রবিবার, ২২ এপ্রিল, ২০১২

Monster-Sized Rabbits Discovered; Sadly, They Can't Hop

What if, one day, an ordinary cockroach scuttling across my kitchen floor gets hit by gamma rays from deep space that trigger a gene that triggers more genes, so that suddenly, my little cockroach is a thousand times bigger, and a thousand times hungrier. So when it turns up, 100 feet tall, knocking down trees, salivating and gazing hungrily at Coach Pelligrew's lacrosse team at Riverdelle High, not only do the girls all start screaming, not only are helicopters summoned, not only does the president reach for the Just In Case Red Button ? the one reserved for enormous cockroaches ? not only .... What? What do you mean, this can't happen?

Dang. Creatures, when they get bigger, change shape. They don't just swell up. Limbs, necks, torsos change. They stretch, shrink, fatten; they look different. Monster cockroaches wouldn't resemble little cockroaches. I know this because of Brian Switek's recent story about monster bunny rabbits.

A poster from the 1950 Universal movie Harvey, starring James Stewart. Enlarge Universal/The Kobal Collection

A poster from the 1950 Universal movie Harvey, starring James Stewart.

Universal/The Kobal Collection

A poster from the 1950 Universal movie Harvey, starring James Stewart.

I'm not talking here about big movie rabbits, like Jimmy Stewart's friend Harvey. No, I'm talking real rabbits. This is a tale of science. It's true. Even a recent discovery. Paleontologists Josep Quintana, Meike Kohler and Salvador Moya-Sola were digging on the island of Minorca, off Spain, and they found fossil evidence of enormous rabbits in a wedge of red sandstone.

Called Nuralagus rex ("King of the Rabbits"), these animals migrated from Europe, but 3 million to 5 million years ago on Minorca, they faced no competition from predators, had lots of food, and so, over time, they grew to weigh, on average, 26 pounds. That's six times bigger than ordinary, wild modern rabbits.

Quintana and colleagues were able to recover an almost complete skeleton from the surrounding rock, so we now know what a very enlarged wild rabbit would look like, and the changes are, well, surprising.

Think of a modern rabbit. What do they do? They hop, they scamper, they have ridiculously big ears.

Here's what Quintana, Kohler and Mova-Sola discovered about their Minorcan giant:

It didn't hop much. (Or so it seems.) When you compare them, the bigger rabbit's lower spine is relatively stiff ? and that, say the scientists, "reduced leaping capabilities."

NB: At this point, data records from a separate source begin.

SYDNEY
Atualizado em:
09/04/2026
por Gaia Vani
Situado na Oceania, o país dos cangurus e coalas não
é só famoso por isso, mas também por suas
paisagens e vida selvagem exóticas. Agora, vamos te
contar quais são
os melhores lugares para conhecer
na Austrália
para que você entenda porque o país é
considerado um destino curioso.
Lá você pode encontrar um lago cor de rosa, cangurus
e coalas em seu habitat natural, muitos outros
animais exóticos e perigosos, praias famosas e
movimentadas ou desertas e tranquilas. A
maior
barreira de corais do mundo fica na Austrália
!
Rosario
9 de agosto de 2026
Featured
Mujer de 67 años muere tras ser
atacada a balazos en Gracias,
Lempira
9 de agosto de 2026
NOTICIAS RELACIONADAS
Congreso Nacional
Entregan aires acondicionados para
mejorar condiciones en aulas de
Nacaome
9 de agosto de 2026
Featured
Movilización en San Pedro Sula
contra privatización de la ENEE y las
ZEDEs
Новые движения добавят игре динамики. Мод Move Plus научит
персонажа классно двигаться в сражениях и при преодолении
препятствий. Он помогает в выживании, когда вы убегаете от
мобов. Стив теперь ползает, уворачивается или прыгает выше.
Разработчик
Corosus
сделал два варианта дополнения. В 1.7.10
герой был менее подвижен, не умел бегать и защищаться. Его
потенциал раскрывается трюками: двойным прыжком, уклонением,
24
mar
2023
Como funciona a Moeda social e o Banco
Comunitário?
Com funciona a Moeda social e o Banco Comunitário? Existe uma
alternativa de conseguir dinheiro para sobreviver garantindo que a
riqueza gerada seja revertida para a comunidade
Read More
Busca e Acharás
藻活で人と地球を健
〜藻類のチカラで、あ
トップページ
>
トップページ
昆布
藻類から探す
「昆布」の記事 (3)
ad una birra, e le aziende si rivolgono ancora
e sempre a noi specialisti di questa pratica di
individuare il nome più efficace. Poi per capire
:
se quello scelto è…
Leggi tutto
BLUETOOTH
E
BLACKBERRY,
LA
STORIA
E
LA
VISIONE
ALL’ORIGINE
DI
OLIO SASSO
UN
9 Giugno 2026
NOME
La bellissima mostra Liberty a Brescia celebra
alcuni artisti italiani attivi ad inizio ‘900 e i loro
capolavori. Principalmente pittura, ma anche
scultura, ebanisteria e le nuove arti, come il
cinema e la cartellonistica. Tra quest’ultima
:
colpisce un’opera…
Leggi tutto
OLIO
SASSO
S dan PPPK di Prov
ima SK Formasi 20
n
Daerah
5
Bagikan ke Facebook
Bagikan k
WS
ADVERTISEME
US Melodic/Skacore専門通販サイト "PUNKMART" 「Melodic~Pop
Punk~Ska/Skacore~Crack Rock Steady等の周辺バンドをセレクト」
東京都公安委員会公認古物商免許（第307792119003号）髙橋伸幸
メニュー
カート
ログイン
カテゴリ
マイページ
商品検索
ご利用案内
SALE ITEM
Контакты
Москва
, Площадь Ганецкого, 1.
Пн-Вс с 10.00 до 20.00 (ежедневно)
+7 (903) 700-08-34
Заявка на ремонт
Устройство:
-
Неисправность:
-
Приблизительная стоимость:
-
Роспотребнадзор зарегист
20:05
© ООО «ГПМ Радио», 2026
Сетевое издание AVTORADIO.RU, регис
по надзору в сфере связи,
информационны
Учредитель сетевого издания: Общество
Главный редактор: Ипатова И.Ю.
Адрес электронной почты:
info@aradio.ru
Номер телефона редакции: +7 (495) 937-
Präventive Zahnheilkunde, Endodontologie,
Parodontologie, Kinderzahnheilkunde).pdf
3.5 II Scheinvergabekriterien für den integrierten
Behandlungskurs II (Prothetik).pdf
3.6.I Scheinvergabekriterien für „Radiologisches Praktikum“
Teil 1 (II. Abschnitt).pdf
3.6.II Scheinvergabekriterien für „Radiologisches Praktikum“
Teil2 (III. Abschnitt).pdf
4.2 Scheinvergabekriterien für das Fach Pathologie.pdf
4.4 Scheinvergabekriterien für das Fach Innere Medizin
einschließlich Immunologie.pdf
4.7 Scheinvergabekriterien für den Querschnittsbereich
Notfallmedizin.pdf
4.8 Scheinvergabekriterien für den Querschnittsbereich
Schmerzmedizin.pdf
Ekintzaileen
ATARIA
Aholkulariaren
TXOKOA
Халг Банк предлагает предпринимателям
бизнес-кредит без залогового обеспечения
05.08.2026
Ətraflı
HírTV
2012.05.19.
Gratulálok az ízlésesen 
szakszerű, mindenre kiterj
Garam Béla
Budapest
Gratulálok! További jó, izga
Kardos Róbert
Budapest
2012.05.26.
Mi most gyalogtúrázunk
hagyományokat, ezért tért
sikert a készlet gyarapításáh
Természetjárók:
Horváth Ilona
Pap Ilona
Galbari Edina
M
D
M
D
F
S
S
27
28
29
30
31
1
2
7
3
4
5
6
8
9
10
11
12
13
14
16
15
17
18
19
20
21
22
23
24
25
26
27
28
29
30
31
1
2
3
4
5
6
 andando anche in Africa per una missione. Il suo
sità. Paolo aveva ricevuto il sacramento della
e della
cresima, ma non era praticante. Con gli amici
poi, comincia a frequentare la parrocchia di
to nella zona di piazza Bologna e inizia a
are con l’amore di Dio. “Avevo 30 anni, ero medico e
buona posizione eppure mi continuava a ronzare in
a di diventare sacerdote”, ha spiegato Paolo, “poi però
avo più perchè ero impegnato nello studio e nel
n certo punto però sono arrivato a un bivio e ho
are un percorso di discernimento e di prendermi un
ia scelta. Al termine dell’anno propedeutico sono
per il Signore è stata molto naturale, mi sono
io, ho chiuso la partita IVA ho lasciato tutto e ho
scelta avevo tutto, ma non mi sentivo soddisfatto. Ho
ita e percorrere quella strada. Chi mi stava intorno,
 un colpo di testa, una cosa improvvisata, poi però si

Plus, notice the feet. As the drawings show, a modern rabbit (in the foreground) has padded fore- and hind feet that soften the shock of a landing. Not so the ancient giant. It's feet lack pads, and, says Brian Switek, "the rabbit's whole forefoot would have contacted the ground, rather than just the tips of the toes as in other rabbits," making big leaps more dangerous. So what we have, then, is perhaps a nonleaping (or warily leaping) rabbit. But that's not all.

Check out the ears.

Modern rabbits have huge ears. They have to, to be alert. They are being hunted by foxes, wolves, owls, coyotes. But that was not a problem 3 million years ago on Minorca, says Brian.

"For a giant rabbit, Nuralagus had a relatively small head with small eyes, and the ear holes on the outside of the skull are no larger than they are in European rabbits. Small brain, small eyes, small ears and a husky body ? this was not a rabbit that was well-suited to quickly detecting and escaping danger."

So getting Hollywoodish for a moment, Brian says his favorite big rabbit movie is a 1972 horror flick Night of the Lepus, about an Arizona town invaded by giant rabbits. They did it the old-fashioned way, taking a bunch of real rabbits, surrounding them with teeny props, itsy-bitsy houses, miniaturized cacti, trees (and the occasional actor in a rabbit costume) to create the monster effect. But for all these changes, they still look exactly like bunny rabbits, only bigger. The film was a huge flop, because no matter how much the actors screamed, no matter how much blood was thrown about, nobody got scared. There is something about a bunny that wants to be cuddled.

Had the filmmakers consulted a scientist, they could have ? with total propriety ? given those rabbits scarier bodies. Because, as we've said, bigger critters can and do change form. If, however, the scientists had been our three Minorcan paleontologists, their horror film would have featured big rabbits that are slow to leap, fearful of landing on sharp pebbles and hard of hearing. I'm not sure that's a scarier movie ... unless they find an audience that's frightened by loss of balance and broken limbs. Give me and my friends another decade or so, and this idea could be an incredible nail-biter.


I found Brian Switek's meditations on rabbit fossils on his blog, called "Laelaps." The underlying science paper can be found here. It was published in the Journal of Vertebrate Paleontology.